Vampirella (Vol. 5) #1 – Review
The previous volume of Vampirella really started off well, in my opinion. I liked it and felt like it did a lot of things right. It took the character back to her thematic roots. When I saw a new volume starting and saw all of the various variant covers, I became skeptical. I didn’t see the Free Comic Book Day issue, so I have nothing else to go on. However, Dynamite earned a measure of consideration with that last series. I’ll give it a shot.
writer: Christopher Priest
artist: Ergün Gündüz
covers: Frank Cho (A), Alex Ross (B), Joe Jusko (C), Guillem March (D), Cosplay (E), Adam Hughes (RI-Homage), Adam Hughes (RI-BW), Cosplay (RI-Virgin), Guillem March (RI-Virgin), Alex Ross (RI-BW), J. Scott Campbell (RI-ICON), Frank Frazetta (RI-ICON)
FC | 32 pages | Horror | $3.99 | Teen+
In July 1969, the world was first introduced to Vampirella. 50 years later, she doesn’t look a day older!!!! Now, to celebrate her gold anniversary, Dynamite is launching a brand-new, ongoing series featuring the talents of Christopher Priest (Black Panther, Deathstroke, Quantum & Woody, Justice League) and European star/American star-in-the-making, Ergün Gündüz (Tales of the Great War, Taxi Tales)!
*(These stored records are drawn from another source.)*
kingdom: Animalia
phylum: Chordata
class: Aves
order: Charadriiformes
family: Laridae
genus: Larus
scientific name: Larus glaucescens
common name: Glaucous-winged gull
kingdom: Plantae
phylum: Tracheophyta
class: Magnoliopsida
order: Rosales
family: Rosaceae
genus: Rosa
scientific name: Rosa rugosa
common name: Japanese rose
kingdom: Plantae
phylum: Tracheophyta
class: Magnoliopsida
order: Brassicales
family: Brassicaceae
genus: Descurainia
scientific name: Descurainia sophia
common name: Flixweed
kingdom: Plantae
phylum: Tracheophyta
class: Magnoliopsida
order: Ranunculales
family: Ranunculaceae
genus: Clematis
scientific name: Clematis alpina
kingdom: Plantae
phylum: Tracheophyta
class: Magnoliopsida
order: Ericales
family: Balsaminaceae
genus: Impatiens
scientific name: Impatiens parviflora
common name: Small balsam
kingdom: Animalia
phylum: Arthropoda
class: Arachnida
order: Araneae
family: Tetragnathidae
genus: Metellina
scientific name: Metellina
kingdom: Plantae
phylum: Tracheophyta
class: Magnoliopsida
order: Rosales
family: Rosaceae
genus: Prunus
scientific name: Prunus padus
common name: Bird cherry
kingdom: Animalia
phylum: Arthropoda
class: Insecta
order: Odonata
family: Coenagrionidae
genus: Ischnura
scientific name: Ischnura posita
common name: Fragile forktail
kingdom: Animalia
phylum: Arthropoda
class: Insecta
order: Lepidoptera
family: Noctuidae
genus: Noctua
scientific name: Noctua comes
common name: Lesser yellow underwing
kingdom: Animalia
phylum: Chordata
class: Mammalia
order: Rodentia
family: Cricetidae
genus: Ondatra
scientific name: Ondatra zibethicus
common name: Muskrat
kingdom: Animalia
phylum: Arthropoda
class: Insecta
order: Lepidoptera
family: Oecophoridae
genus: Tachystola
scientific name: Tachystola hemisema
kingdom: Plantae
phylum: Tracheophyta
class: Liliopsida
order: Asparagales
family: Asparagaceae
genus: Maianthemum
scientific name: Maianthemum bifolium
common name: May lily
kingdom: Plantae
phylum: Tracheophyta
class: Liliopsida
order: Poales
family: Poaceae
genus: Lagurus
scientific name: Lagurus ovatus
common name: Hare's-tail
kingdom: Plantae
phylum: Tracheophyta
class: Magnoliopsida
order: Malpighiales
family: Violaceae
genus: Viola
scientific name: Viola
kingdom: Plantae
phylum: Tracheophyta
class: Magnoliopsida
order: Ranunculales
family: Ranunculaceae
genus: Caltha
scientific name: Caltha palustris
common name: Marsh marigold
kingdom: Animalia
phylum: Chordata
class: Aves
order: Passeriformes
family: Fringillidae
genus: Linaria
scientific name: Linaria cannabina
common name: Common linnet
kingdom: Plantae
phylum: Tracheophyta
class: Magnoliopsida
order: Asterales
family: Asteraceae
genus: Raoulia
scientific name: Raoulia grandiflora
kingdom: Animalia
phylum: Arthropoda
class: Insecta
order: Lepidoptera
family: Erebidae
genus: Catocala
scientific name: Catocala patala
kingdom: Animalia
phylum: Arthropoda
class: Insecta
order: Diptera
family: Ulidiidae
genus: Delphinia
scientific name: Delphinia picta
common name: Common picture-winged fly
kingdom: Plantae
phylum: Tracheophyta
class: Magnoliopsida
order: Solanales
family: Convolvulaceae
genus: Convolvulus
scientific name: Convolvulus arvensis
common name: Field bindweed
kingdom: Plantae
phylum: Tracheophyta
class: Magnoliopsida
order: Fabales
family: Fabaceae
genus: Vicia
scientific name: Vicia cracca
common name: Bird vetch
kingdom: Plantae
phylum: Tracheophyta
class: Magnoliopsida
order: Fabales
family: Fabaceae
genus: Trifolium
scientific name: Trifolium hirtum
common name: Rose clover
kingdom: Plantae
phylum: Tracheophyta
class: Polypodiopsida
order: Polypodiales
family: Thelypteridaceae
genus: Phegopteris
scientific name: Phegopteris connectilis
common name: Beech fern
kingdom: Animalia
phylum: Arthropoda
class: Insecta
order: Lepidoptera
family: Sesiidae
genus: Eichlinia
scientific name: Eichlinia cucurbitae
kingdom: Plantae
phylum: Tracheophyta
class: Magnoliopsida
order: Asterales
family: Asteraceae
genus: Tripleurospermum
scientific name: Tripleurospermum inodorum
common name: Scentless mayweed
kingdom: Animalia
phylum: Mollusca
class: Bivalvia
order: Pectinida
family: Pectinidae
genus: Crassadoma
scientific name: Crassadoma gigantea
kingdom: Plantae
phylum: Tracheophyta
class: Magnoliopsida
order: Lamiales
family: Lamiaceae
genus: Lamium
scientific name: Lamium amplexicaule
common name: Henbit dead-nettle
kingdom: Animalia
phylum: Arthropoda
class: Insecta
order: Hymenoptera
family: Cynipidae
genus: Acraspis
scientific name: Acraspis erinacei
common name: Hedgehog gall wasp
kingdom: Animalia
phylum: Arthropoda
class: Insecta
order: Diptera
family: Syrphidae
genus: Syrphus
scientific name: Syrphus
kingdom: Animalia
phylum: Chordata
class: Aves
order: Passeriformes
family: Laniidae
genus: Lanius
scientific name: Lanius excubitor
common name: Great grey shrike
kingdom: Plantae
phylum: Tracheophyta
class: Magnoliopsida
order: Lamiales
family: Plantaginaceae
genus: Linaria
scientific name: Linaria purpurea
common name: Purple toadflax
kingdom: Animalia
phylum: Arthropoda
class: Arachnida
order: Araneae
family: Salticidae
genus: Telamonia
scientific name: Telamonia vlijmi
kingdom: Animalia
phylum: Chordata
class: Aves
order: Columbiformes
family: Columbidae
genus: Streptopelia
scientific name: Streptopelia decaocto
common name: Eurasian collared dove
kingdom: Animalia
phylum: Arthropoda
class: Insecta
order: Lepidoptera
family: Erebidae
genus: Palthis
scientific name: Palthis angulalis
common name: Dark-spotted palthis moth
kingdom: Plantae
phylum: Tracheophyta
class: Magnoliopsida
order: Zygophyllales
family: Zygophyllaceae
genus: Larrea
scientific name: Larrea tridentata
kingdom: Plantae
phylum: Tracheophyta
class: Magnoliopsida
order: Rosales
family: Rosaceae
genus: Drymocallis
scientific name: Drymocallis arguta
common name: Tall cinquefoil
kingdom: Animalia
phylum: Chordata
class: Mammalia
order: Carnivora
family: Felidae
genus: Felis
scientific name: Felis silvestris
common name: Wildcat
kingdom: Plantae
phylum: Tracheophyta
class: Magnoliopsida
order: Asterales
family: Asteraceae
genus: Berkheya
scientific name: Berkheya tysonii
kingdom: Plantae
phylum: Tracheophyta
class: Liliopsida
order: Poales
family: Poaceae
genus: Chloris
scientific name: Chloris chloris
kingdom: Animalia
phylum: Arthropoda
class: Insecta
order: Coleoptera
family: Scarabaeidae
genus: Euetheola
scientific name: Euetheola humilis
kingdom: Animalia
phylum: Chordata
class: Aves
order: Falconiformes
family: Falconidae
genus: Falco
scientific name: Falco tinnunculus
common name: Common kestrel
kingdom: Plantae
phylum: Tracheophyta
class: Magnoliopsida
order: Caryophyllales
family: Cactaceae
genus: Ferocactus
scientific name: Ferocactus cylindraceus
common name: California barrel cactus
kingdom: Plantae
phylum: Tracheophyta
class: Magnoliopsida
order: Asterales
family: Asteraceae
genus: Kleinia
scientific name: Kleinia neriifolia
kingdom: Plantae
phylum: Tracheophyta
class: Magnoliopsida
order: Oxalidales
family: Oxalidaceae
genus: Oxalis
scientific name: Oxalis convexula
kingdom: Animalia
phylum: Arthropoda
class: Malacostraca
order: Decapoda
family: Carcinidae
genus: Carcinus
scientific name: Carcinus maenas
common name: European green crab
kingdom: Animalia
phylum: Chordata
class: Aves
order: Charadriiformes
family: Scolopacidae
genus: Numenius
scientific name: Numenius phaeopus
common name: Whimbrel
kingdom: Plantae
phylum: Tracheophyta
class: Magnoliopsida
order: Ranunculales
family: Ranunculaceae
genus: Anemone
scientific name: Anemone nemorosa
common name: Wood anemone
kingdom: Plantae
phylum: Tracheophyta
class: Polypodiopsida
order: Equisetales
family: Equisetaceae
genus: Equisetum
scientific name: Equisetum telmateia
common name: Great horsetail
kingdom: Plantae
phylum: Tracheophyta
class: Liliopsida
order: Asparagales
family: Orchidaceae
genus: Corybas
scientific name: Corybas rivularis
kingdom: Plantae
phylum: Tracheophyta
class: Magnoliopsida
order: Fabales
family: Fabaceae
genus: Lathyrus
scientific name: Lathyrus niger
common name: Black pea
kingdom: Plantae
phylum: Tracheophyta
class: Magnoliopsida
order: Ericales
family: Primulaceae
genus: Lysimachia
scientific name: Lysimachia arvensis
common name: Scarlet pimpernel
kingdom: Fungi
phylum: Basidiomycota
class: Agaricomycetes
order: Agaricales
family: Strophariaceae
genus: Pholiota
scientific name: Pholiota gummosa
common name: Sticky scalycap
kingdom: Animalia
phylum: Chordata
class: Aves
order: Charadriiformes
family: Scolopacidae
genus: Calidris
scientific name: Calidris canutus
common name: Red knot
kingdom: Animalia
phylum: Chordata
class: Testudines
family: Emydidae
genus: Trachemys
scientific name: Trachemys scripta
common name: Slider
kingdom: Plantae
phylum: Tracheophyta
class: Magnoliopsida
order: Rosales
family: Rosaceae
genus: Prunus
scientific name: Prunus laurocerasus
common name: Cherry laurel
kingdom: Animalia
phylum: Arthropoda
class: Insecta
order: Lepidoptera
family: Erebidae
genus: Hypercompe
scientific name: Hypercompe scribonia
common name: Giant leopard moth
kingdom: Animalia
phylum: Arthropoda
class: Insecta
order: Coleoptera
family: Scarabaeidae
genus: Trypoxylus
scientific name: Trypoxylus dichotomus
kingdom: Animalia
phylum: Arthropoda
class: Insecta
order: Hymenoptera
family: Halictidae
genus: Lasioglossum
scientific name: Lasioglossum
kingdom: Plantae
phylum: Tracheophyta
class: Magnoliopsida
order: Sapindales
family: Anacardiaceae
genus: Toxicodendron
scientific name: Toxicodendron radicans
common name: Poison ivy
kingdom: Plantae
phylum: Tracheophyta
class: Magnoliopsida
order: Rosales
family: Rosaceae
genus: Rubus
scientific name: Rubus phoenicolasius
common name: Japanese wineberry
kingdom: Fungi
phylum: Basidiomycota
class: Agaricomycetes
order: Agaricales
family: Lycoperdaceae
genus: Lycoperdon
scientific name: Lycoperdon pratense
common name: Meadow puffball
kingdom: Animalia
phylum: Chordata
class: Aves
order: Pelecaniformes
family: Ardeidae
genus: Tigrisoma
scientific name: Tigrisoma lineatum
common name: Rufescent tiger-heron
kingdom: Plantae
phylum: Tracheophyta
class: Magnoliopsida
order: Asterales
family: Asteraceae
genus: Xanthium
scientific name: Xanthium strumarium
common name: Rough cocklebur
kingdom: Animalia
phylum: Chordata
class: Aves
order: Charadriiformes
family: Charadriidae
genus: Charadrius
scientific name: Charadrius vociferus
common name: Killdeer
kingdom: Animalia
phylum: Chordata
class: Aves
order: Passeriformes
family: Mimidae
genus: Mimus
You’ll experience the first, mysterious taste of things to come in Vampirella Free Comic Book Day #0, and the story continues here!!!
The story is linear, with enough mystery to keep me, as a reader, interested. It’s interesting to see a skeptic of Vampirella counseling her. However, as the story progresses and we learn about the plane crash Vampirella escaped, it becomes obvious that his skepticism is unbelievable. The villain of the story, that apparently caused the crash, is initially interesting, but loses any dimension as Vampirella unfolds her tale. The shocking last page twist is past hackneyed, especially when we have no real reason to care about this person. I hate that Christopher Priest is the writer behind this, because I firmly believe that he’s capable of better.
The artwork is initially breathtaking and a nice change from the majority of comics out on the market. However, by the end of the book, it fails to hold up the story. The colors are technically magnificent and complex enough to be a real selling point for this comic. I find the skeptic too eccentric in appearance. The surprise appearance at the end is entirely mundane in appearance and is presented a little too far back to underline her importance.
I wasn’t disgusted by this comic. Vampirella is apparently returning to her costume that shows a ton of skin, and that habit is continuing into street clothes. I’m more disappointed than anything else.